[Task inputs]
________________________________________

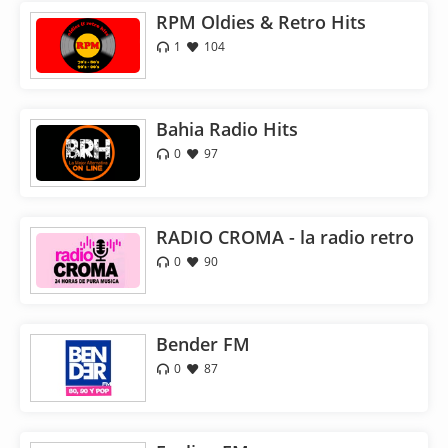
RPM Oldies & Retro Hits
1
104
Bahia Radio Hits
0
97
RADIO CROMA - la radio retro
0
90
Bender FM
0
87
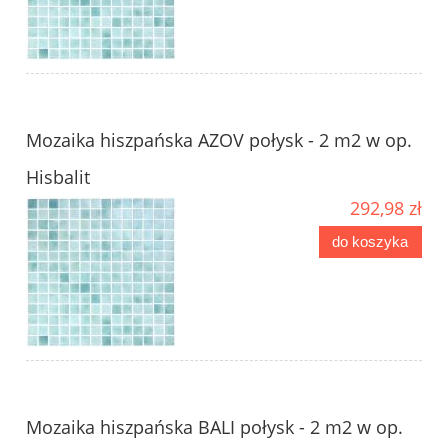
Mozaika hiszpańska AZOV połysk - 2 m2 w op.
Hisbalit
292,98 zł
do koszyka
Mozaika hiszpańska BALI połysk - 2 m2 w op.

________________________________________

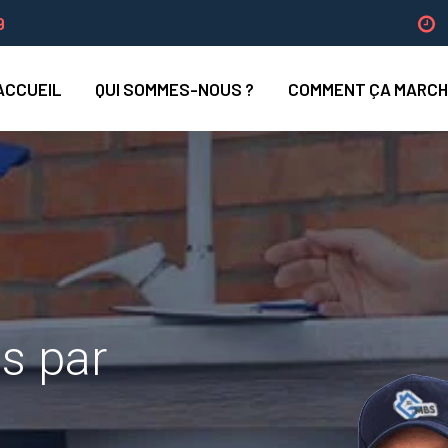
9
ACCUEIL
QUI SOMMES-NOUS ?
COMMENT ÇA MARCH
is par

________________________________________

[Instruction]
Convert the rows between the line containing "Mozaika hiszpańska AZOV połysk - 2 m2 w op." and the line containing "Mozaika hiszpańska BALI połysk - 2 m2 w op.", inclusive, into a Markdown table with the columns Row and Line. Give each line its row number and omit any blank lines.

[Written answer]
| Row | Line |
|---|---|
| 1 | Mozaika hiszpańska AZOV połysk - 2 m2 w op. |
| 2 | Hisbalit |
| 3 | 292,98 zł |
| 4 | do koszyka |
| 5 | Mozaika hiszpańska BALI połysk - 2 m2 w op. |